> _ACTIVITY_
Look through the data below and work out how many lines contain the string "term". Give the number alone.

> _GIVEN RECORDS_
▶

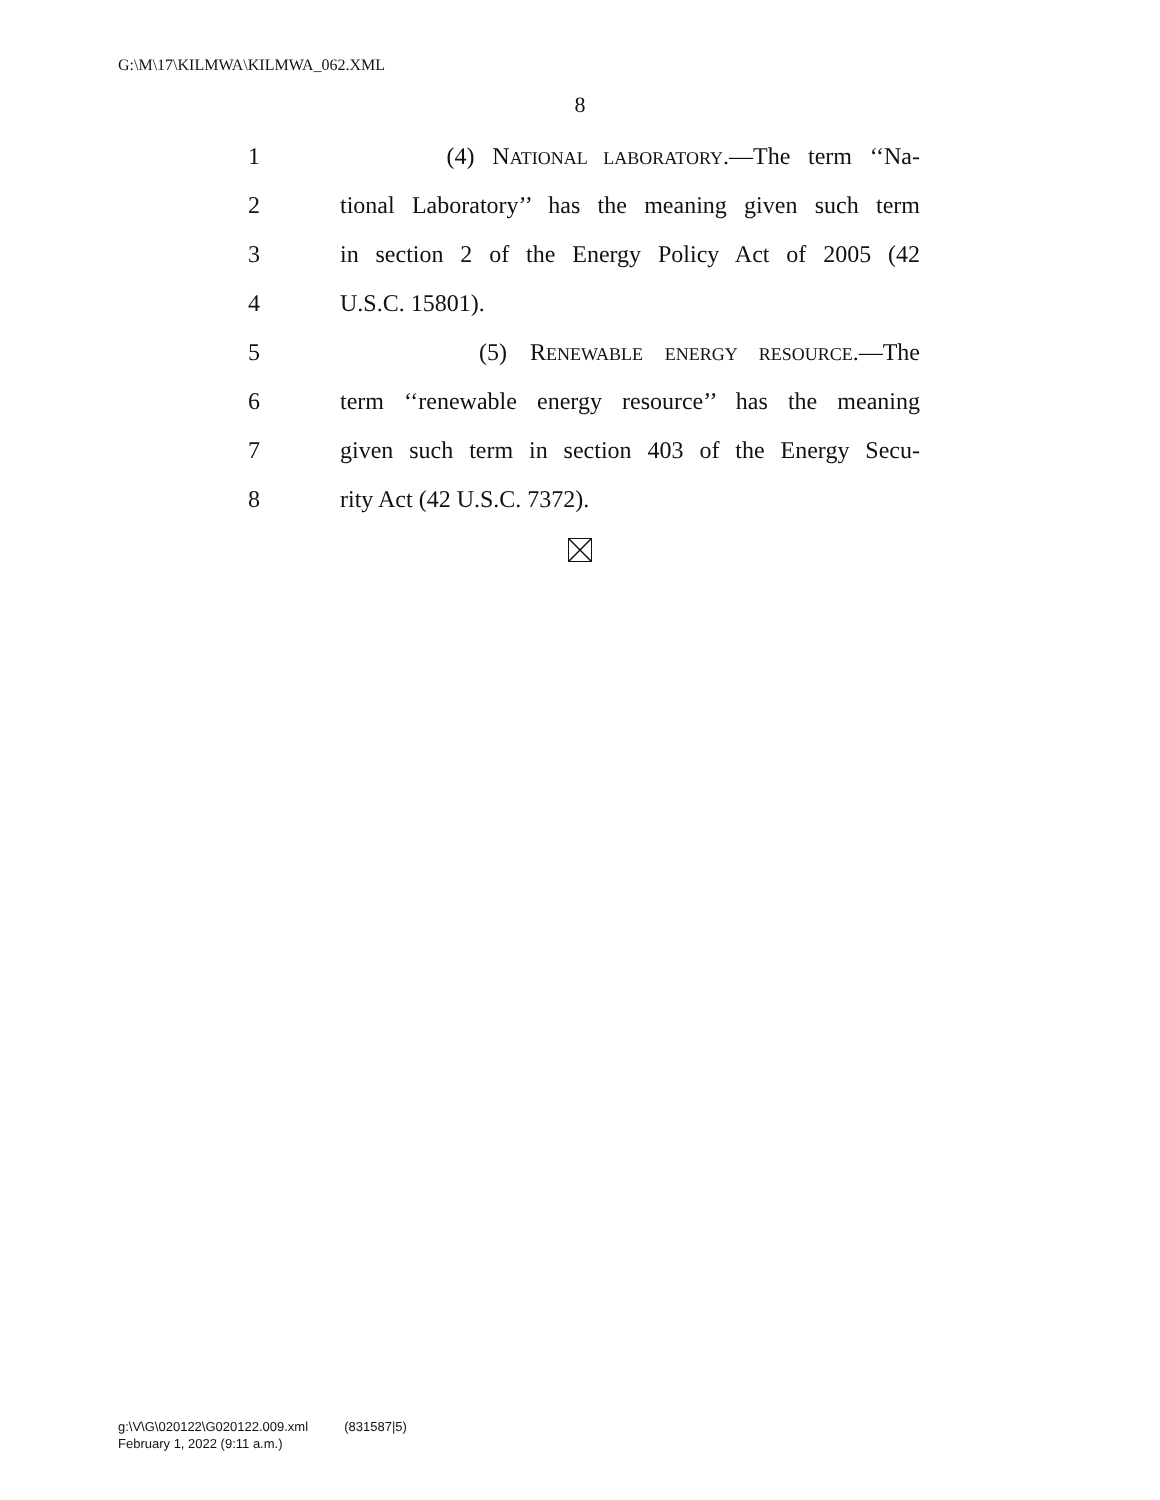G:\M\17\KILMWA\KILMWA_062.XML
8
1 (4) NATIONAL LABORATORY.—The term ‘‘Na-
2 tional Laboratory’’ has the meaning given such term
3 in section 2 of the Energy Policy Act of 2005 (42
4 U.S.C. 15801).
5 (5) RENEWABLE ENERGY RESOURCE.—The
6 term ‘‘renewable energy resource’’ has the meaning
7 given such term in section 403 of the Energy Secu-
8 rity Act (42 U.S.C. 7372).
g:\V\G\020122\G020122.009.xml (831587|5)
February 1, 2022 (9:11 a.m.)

◀

> _OUTPUT OF THE EXERCISE_
4